As Pakatan Harapan was still reeling from its routing in the Tanjung Piai by-election, news surfaced of a meeting between PKR deputy president Azmin Ali and Umno lawmakers which fueled the political rumour mills.
Commenting on this, Bersatu strategist Rais Husin said such meetings could further erode public confidence in the 18-month-old government.
Therefore, he argued that it is vital for the people to know what was discussed during the meeting at Azmin's residence in Putrajaya last night.
“So that the people will know the focus remains on rebuilding the nation with people-centric initiatives that will benefit the people and the nation.

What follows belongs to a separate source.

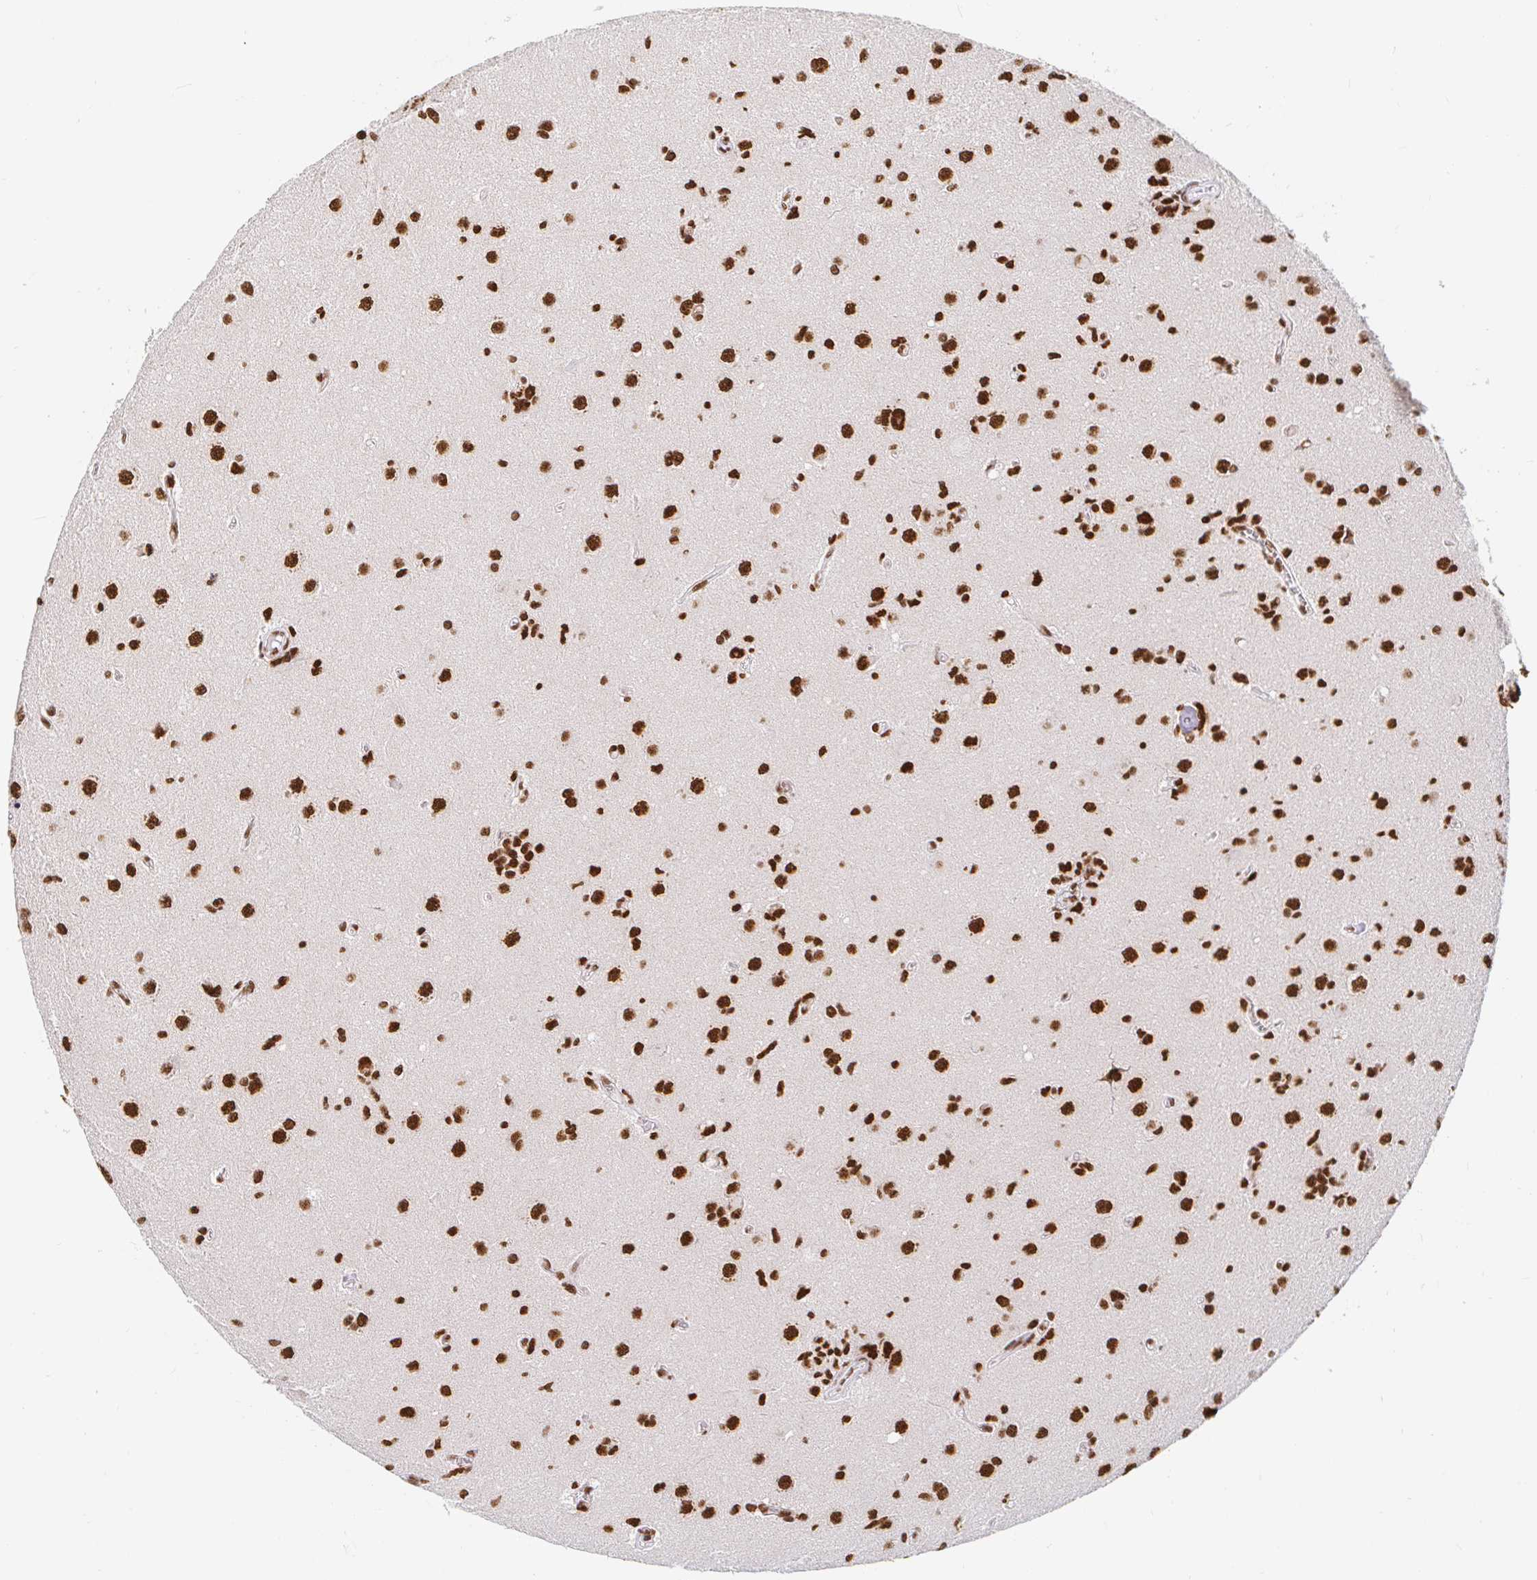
{"staining": {"intensity": "strong", "quantity": ">75%", "location": "nuclear"}, "tissue": "glioma", "cell_type": "Tumor cells", "image_type": "cancer", "snomed": [{"axis": "morphology", "description": "Glioma, malignant, High grade"}, {"axis": "topography", "description": "Brain"}], "caption": "IHC image of neoplastic tissue: human malignant glioma (high-grade) stained using IHC demonstrates high levels of strong protein expression localized specifically in the nuclear of tumor cells, appearing as a nuclear brown color.", "gene": "RBMX", "patient": {"sex": "male", "age": 67}}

“This should kill unnecessary speculations that will do more harm than good,” he told Malaysiakini.
Rais claimed not to know of additional details pertaining to the meeting apart from what has been reported in the media.

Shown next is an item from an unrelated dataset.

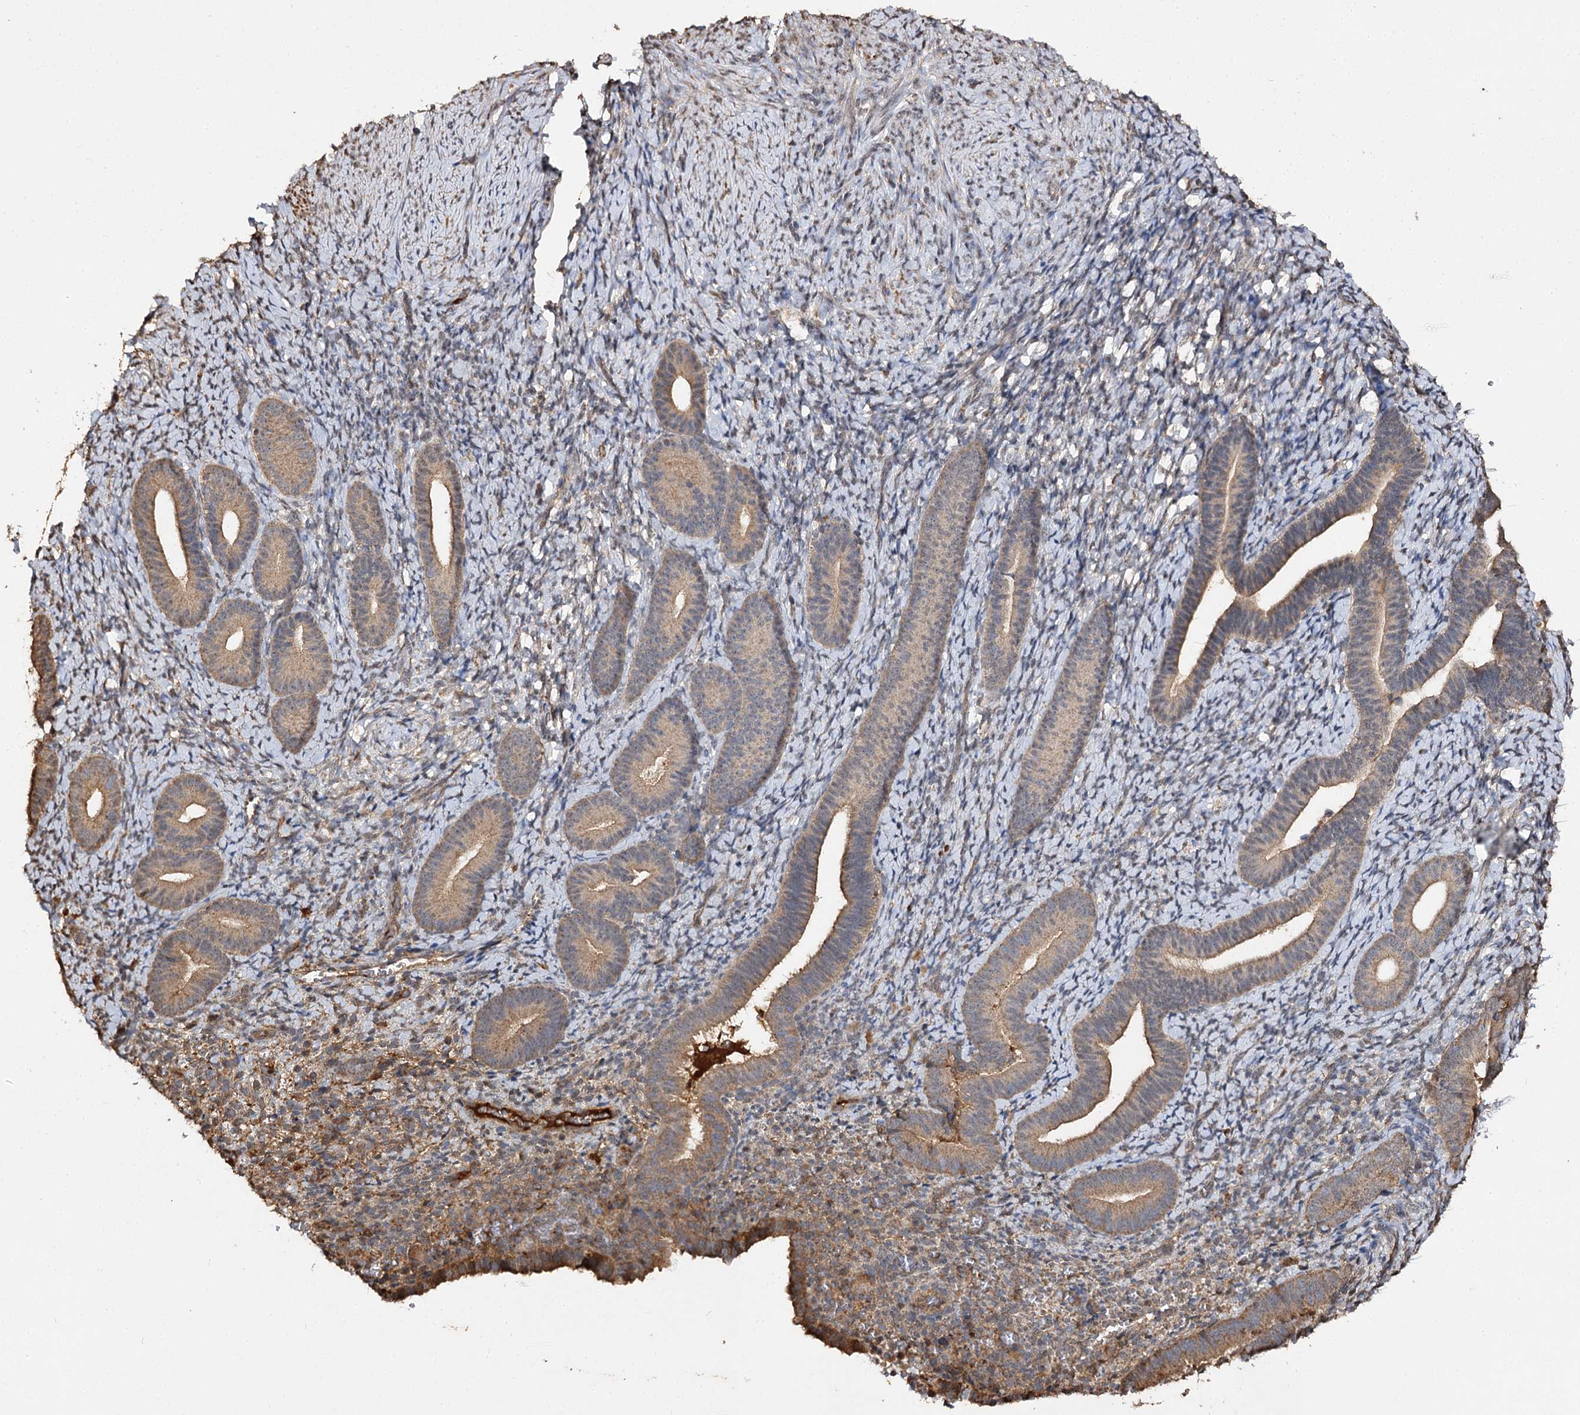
{"staining": {"intensity": "moderate", "quantity": "<25%", "location": "cytoplasmic/membranous"}, "tissue": "endometrium", "cell_type": "Cells in endometrial stroma", "image_type": "normal", "snomed": [{"axis": "morphology", "description": "Normal tissue, NOS"}, {"axis": "topography", "description": "Endometrium"}], "caption": "A brown stain labels moderate cytoplasmic/membranous positivity of a protein in cells in endometrial stroma of benign endometrium. (Stains: DAB (3,3'-diaminobenzidine) in brown, nuclei in blue, Microscopy: brightfield microscopy at high magnification).", "gene": "ARL13A", "patient": {"sex": "female", "age": 65}}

“I don't know the details of the discussions at the 'closed-door' meeting but it will be 'nice' to know as it does give rise to undesirable speculations,” he added.
Earlier today, Prime Minister Dr Mahathir Mohamad, who is also Bersatu chairperson, claimed to be in the dark about the meeting as well.
However, Azmin, who is also the economic affairs minister, downplayed the issue.
“That was a normal meeting. Nothing extraordinary [...] I take an open approach, whoever wants to meet me, I meet with them. I meet with the people, the business community, MPs whether from PH (Harapan) or not from PH,” he said.
Whereas, PKR president Anwar Ibrahim has demanded an explanation from Azmin.
The meeting reignited speculation about political realignments, especially since former Umno vice-president Hishammuddin Hussein was among those present.
In October, the Pakatan Harapan secretariat had accused Hishammuddin of plotting to form a new government without DAP and Amanah.
On the same day, Anwar, speaking in the Dewan Rakyat, claimed that the threat of persecution was used to coerce MPs into supporting this plan and urged BN lawmakers not to succumb.
"This is the problem of wanting to follow the strategy by Sembrong (Hishammuddin's parliamentary constituency) and others. All this is nonsense.
"All this is sometimes for personal survival [...] to close MACC cases. We don't want that. Politics should not be about threats, it should be about principles.
"Be it threats of prosecution or imprisonment, one's principle must not be sacrificed," he said.
Hishammuddin has denied the allegation or that he is attempting to stop Anwar from succeeding Mahathir.